During pregnancy, the drug can be prescribed only in case of extreme necessity, with careful weighing of the therapeutic benefit for the mother and the potential risk to the child, since the drug reduces the volume of blood plasma and blood supply to the placenta, and also penetrates the placental barrier. Thus, there is a risk of fetal or neonatal jaundice, thrombocytopenia and other negative consequences.
The drug penetrates into breast milk, so if the use of the drug is absolutely necessary, breastfeeding should be discontinued.
The use of hypothiazide may affect the results of laboratory tests: reduce the level of iodine bound to proteins in the blood plasma; increase the concentration of bilirubin in the blood serum.
Before conducting tests for parathyroid function, Hypothiazide should be discontinued.
Interactions
Simultaneous use of the drug with lithium salts should be avoided (renal clearance of lithium is reduced, therefore its toxicity increases).

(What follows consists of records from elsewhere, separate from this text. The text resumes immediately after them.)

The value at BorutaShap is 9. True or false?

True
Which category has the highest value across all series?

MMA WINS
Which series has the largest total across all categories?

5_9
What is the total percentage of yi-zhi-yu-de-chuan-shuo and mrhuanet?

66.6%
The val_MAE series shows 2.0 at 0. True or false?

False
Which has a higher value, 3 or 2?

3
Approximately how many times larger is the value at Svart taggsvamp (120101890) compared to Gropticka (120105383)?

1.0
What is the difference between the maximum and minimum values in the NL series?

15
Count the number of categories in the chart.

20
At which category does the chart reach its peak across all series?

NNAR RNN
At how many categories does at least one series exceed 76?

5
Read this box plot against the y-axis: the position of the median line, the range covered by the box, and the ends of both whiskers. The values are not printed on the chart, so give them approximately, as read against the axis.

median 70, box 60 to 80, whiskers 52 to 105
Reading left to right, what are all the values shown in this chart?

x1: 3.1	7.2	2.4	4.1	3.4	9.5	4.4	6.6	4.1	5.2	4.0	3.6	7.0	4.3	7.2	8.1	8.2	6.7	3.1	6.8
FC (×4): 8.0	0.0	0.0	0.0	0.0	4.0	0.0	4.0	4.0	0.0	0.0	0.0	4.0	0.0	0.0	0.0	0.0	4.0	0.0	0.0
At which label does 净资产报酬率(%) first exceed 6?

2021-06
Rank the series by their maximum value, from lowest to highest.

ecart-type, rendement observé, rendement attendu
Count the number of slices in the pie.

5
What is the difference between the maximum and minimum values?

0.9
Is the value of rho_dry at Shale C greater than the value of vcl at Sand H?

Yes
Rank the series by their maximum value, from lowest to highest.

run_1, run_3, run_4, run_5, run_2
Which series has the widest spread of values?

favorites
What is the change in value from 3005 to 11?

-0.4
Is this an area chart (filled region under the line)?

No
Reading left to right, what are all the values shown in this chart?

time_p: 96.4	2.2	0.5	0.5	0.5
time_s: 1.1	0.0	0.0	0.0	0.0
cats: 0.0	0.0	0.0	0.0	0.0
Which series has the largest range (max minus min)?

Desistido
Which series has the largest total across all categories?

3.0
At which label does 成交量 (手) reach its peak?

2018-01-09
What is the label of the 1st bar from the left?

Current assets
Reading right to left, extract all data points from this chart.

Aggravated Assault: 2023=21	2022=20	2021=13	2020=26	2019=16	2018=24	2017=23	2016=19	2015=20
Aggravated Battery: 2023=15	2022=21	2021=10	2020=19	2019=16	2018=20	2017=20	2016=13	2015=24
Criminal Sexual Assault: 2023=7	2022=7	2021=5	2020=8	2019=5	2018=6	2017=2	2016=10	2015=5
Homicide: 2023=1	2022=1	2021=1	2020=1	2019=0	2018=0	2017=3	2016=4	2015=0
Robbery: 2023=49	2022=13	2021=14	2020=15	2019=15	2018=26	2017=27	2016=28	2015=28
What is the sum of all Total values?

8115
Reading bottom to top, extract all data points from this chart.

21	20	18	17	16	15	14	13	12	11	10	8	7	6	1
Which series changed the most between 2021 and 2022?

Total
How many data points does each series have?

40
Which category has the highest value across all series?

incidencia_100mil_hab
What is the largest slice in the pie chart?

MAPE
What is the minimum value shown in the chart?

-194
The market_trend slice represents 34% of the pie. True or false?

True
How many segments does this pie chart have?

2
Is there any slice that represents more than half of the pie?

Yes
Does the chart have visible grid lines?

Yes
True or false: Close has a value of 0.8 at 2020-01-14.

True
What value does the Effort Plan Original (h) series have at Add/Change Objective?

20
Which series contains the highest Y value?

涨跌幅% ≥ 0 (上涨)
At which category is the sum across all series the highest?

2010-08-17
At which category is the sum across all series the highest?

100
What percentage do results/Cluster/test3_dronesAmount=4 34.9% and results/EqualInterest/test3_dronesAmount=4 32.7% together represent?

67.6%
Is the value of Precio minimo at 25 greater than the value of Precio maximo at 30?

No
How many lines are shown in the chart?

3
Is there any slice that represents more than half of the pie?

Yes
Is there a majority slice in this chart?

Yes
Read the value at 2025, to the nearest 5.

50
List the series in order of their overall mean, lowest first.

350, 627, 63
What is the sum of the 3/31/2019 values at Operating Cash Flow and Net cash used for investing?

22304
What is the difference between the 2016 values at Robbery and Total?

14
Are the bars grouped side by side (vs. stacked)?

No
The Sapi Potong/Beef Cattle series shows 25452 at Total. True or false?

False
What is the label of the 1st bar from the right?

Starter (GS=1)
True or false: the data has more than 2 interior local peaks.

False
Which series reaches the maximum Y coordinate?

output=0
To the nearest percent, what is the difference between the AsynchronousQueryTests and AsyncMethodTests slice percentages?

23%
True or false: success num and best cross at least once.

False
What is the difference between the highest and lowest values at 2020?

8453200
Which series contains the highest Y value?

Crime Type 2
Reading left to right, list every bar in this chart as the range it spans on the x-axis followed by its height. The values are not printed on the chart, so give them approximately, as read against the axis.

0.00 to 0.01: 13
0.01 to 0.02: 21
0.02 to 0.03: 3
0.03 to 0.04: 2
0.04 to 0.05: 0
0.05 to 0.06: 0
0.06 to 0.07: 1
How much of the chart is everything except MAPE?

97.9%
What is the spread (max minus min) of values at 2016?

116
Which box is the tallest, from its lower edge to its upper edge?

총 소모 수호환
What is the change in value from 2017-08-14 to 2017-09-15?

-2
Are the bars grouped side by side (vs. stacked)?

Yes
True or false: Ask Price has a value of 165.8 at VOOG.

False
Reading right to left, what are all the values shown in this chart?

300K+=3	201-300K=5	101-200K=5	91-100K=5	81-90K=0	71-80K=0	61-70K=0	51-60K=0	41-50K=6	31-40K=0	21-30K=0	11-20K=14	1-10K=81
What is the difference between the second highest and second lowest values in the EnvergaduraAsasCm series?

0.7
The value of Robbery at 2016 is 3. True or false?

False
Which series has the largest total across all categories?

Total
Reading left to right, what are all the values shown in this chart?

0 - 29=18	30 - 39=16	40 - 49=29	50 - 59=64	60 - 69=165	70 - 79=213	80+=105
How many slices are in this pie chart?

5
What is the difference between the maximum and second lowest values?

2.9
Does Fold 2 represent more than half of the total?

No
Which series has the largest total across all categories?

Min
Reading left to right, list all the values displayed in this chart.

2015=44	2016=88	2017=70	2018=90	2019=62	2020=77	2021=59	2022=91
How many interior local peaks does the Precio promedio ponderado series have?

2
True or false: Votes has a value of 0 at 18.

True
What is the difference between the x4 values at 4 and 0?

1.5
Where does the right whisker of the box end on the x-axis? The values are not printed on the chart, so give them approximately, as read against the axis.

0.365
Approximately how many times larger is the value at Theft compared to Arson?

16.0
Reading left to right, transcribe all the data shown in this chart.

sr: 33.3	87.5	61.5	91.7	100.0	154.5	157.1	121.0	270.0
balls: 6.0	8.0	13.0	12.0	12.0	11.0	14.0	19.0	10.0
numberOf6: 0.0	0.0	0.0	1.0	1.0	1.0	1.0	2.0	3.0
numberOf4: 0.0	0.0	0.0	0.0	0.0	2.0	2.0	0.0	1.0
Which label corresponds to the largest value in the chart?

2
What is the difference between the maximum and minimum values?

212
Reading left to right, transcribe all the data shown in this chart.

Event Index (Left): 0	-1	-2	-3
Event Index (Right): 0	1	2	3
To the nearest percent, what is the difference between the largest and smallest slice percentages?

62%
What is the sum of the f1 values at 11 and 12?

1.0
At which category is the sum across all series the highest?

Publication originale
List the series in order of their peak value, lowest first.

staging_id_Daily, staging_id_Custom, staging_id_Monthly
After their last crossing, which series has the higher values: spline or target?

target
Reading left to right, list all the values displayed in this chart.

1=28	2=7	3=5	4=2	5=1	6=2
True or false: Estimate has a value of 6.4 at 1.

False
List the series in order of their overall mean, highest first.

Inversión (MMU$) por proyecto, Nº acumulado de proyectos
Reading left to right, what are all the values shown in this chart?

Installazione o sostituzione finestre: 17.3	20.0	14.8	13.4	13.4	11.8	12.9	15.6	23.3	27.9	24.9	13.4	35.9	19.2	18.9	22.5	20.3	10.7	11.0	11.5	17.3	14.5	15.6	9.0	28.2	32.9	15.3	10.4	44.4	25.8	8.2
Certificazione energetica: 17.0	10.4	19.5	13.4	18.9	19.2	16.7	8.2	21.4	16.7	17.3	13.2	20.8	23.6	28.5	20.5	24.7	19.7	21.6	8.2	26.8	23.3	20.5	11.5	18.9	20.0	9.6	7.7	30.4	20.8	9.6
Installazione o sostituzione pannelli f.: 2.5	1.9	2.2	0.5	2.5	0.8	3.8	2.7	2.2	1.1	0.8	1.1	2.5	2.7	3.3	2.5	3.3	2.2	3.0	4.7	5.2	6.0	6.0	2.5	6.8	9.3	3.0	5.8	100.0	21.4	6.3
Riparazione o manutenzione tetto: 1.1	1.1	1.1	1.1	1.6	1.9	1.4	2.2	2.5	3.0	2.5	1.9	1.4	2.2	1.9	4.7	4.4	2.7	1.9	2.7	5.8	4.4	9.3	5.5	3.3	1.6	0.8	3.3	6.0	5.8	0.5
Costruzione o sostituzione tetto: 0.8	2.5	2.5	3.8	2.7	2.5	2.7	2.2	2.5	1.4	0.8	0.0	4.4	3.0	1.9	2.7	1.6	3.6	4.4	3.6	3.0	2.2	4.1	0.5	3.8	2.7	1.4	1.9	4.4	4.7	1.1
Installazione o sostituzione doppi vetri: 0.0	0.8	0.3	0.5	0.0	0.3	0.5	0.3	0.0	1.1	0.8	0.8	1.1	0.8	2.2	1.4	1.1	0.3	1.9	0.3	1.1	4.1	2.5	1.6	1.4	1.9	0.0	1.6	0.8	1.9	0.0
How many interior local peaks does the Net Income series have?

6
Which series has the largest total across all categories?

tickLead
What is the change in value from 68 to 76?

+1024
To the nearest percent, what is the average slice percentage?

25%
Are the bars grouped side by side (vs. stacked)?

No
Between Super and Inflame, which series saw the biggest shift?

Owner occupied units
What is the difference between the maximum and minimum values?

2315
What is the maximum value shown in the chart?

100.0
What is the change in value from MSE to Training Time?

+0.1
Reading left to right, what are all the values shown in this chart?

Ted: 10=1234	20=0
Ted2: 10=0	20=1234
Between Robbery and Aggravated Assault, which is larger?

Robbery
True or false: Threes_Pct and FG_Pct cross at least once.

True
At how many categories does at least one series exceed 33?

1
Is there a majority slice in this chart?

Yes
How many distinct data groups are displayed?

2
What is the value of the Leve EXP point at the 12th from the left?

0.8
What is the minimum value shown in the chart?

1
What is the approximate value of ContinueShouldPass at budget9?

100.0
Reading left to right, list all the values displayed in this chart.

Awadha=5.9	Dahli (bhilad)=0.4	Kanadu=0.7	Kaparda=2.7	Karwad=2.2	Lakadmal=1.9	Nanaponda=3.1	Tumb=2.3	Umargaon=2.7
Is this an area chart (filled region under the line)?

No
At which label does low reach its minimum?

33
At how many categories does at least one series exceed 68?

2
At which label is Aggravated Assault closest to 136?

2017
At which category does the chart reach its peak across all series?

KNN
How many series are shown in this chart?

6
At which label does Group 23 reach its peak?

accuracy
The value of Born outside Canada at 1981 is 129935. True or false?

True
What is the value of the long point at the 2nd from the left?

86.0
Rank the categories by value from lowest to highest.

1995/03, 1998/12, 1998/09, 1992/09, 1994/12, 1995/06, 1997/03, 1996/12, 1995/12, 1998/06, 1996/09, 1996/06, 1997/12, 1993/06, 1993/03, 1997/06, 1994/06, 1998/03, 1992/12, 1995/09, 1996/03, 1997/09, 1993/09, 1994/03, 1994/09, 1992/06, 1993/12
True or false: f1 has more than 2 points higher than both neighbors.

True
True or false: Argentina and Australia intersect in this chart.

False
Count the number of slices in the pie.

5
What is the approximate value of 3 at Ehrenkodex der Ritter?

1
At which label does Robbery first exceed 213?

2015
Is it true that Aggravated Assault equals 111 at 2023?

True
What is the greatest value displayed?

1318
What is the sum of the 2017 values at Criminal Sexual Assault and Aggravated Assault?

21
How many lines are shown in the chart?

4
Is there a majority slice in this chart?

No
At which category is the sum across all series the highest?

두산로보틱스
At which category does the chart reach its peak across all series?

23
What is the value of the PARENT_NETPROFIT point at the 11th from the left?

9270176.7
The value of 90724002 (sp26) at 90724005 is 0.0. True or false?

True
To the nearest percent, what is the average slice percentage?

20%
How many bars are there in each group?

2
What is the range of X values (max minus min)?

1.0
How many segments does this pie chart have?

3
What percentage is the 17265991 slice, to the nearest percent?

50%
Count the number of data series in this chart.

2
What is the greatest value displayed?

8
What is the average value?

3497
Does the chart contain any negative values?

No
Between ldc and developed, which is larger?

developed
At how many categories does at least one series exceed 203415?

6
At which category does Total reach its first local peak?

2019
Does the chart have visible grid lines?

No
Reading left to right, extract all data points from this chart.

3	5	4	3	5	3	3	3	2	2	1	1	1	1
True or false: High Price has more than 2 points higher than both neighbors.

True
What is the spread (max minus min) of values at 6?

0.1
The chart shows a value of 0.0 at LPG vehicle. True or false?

It is necessary to use Hypothiazide with caution with the following drugs:
antihypertensive agents (their effect is potentiated, there may be a need for dose adjustment);
cardiac glycosides (hypokalemia and hypomagnesemia associated with the action of thiazide diuretics may increase the toxicity of digitalis drugs);
amiodarone (its simultaneous use with thiazides may lead to an increased risk of arrhythmias associated with hypokalemia);
oral antidiabetic drugs (their effectiveness decreases, hyperglycemia may develop);
GCS, calcitonin (increase hypokalemia);
NSAIDs (may weaken the diuretic and hypotensive effect of hypothiazide);
amantadine (amantadine clearance may decrease, leading to an increase in its concentration in blood plasma and increased toxicity);
cholestyramine (may inhibit the absorption of hypothiazide in the gastrointestinal tract);
alcohol, barbiturates and narcotics, which increase the severity of orthostatic hypotension.
Overdose
The main consequence of hypothiazide overdose is acute dehydration and loss of electrolytes, which are manifested by the following symptoms: tachycardia, hypotension, shock; weakness, dizziness and calf muscle spasms, paresthesia, impaired consciousness, fatigue; nausea, vomiting, thirst; polyuria, oliguria or anuria (due to hemoconcentration); hypokalemia, hyponatremia, hypochloremia, alkalosis, increased blood urea nitrogen (especially in patients with renal failure).
There is no specific antidote. Gastric lavage and administration of activated charcoal are recommended to reduce drug absorption. In case of hypotension or shock, volume replacement and electrolyte (potassium, sodium) deficit should be corrected. Fluid and electrolyte balance (especially serum potassium) and renal function should be monitored until normalization of parameters.
Storage conditions
In a place protected from light at a temperature of 15-25 °C.